As expected, there is a clear alignment of access to supplementary materials with assessment. In contrast, PDF files that provided core context throughout term were accessed consistently. For example, Week 1 Study Guide Lesson (448 clicks), Week 2 Study Guide Lesson (338 clicks), down to Week 12 Study Guide Lesson (71 clicks – the lowest).
It was therefore interesting to read Ljubojevic et. al’s research into using supplementary video material in teaching (2014). Their research examined the use of supplementary videos within lectures and involved testing acquired knowledge and quality of experience with supplementary videos. Some key points of their research included:
- Continual presence of lecture content (ie. long lecture with no video inserts) resulted in the least number of correct answers;
- Inserting video resulted in a higher number of correct answers regardless of the position or context of supplementary videos; and
- Memory and better understanding in the learning process may be increased by inserting video clips throughout the learning journey;
- The biggest influence on efficiency of learning is a method based on inserting videos in the middle of the lecture presentation;
- The attention of participants was maintained at the highest level during the session with the use of educational supplementary videos, especially if they were inserted in the
middle of the presentation. - Better efficiency is achieved if educational content congruent with the lecture was displayed;
- Entertainment videos aren’t as efficient, but can be used to engage and motivate student learning.
There are no surprises here.
What’s important to consider, however, is how to convert these to distance education-based practice.
Inserting videos while already ‘online’ for a video lecture is a challenge for both instructors and in Australia, marred by poor-bandwidth as a general concern. Finding critical points to insert video, and then articulate their relevance in learning to students as part of course design is the key.
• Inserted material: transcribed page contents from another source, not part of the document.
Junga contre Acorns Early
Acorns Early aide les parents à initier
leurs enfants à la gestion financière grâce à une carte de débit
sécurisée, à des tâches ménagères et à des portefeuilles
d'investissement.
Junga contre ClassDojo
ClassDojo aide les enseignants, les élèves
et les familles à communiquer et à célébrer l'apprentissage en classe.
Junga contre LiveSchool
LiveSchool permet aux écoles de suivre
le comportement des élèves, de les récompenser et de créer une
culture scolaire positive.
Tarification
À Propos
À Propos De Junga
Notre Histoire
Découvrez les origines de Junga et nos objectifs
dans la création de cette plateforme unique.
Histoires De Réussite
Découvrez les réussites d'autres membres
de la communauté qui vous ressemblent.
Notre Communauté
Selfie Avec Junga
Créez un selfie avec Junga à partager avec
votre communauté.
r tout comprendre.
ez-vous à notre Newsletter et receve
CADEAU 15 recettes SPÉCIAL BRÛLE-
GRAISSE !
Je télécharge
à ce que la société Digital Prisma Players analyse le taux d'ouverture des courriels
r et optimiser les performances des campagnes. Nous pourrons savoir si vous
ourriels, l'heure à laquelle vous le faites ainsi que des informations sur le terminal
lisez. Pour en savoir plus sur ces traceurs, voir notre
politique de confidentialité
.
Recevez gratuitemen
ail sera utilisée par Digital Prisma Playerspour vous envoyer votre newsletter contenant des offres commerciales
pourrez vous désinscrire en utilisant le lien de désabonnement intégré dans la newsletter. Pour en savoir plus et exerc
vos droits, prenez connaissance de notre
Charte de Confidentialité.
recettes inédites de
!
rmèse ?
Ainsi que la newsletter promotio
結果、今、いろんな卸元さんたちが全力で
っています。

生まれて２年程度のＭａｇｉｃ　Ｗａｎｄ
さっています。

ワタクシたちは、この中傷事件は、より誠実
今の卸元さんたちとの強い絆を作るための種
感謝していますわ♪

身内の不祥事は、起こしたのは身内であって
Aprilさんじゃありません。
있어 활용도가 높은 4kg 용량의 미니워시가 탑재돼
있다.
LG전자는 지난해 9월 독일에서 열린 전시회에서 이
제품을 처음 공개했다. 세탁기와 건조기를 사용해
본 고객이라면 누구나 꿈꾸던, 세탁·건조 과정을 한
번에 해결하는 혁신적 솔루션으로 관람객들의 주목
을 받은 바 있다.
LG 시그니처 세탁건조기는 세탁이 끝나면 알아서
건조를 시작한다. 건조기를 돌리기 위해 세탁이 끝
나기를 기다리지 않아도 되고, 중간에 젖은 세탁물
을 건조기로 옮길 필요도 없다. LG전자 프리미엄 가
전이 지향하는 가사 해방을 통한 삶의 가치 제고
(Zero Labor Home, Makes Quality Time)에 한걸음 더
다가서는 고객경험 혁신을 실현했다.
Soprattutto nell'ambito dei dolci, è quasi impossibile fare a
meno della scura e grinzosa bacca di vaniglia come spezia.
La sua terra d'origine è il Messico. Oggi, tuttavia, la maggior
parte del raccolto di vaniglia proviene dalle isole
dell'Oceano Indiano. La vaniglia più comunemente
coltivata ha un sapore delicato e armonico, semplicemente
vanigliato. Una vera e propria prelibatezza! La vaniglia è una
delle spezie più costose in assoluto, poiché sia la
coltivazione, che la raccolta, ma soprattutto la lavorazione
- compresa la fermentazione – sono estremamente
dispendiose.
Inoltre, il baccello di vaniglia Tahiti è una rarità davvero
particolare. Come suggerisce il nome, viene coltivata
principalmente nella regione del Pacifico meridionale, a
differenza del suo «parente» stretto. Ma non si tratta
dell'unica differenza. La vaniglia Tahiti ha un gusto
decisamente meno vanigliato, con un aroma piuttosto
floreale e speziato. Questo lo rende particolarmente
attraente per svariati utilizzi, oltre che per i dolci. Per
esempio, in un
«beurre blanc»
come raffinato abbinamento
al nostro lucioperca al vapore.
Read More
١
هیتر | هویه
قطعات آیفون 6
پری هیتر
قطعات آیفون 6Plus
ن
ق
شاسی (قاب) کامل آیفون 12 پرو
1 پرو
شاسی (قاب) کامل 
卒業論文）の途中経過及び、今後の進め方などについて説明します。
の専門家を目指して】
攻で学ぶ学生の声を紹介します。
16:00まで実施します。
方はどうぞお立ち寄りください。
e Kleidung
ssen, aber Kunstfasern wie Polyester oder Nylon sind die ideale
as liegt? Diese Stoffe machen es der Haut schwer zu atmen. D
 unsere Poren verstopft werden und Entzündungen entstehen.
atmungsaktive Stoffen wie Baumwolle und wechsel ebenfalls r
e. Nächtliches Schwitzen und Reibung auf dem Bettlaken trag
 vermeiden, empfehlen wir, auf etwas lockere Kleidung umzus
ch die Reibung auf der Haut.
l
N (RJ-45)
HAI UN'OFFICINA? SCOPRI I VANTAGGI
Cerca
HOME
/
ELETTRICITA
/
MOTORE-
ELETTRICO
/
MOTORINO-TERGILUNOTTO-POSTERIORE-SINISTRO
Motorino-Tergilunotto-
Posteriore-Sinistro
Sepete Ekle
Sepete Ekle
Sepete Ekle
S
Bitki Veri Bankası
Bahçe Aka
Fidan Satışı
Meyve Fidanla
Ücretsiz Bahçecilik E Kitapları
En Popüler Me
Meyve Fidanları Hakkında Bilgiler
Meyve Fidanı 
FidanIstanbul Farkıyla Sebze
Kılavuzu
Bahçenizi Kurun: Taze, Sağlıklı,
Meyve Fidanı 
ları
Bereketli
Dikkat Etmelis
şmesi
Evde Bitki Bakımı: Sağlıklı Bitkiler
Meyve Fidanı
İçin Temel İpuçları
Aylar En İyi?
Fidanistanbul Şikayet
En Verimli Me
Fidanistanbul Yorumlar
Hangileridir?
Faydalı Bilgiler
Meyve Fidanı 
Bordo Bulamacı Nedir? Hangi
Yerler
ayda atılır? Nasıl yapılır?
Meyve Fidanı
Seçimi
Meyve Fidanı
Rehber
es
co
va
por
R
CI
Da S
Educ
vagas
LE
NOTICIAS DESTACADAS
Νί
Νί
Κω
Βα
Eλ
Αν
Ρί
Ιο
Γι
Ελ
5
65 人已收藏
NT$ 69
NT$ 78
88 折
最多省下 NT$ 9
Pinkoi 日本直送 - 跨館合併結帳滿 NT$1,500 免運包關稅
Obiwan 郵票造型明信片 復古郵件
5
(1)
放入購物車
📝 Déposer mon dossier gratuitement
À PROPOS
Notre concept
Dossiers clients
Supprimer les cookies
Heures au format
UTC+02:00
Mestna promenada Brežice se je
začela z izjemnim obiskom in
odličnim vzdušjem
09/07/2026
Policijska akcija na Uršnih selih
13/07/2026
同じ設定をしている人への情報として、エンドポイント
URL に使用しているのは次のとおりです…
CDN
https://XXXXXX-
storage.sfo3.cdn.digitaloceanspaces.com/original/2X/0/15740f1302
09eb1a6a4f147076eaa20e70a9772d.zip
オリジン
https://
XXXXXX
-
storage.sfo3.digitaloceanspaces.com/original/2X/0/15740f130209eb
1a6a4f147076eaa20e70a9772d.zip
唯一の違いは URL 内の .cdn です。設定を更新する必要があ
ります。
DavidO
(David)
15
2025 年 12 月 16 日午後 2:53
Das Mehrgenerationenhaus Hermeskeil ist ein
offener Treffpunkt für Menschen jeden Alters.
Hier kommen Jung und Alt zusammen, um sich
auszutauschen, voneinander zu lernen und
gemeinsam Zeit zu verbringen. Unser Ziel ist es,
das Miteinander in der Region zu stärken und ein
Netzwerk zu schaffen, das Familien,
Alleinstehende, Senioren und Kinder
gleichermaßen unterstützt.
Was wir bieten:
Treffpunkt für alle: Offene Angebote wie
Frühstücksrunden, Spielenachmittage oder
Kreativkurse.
It can be very time consuming and demanding to prepare and deliver online lectures to a small group of students, especially when you accept that they don’t pre-prepare for class, and generally are attending as passive recipients of ‘how-to’ information. My course design drives student action through assessment, so I’ve actually learned to accept a more passive approach to lecture attendance rather than fight it. My days of spending hours preparing for an interactive and interesting lecture and then having to re-think when only a couple of students turn up are long gone. My video lectures focus on practical problems with walk-throughs of how to do/think/approach something.
My reflection based on this past term is to reduce the number of video lectures, and think about how to create shorter concept-based videos for students. I will perhaps hold two to three longer lectures that pull together ideas or simply allow students to generate questions and topics based around assessment.
Reference
Ljubojevic, M., Vaskovic, V., Stankovic, S., & Vaskovic, J. (2014). Using Supplementary Video in Multimedia Instruction as a Teaching Tool to Increase Efficiency of Learning and Quality of Experience. The International Review of Research in Open and Distance Learning, 15(3).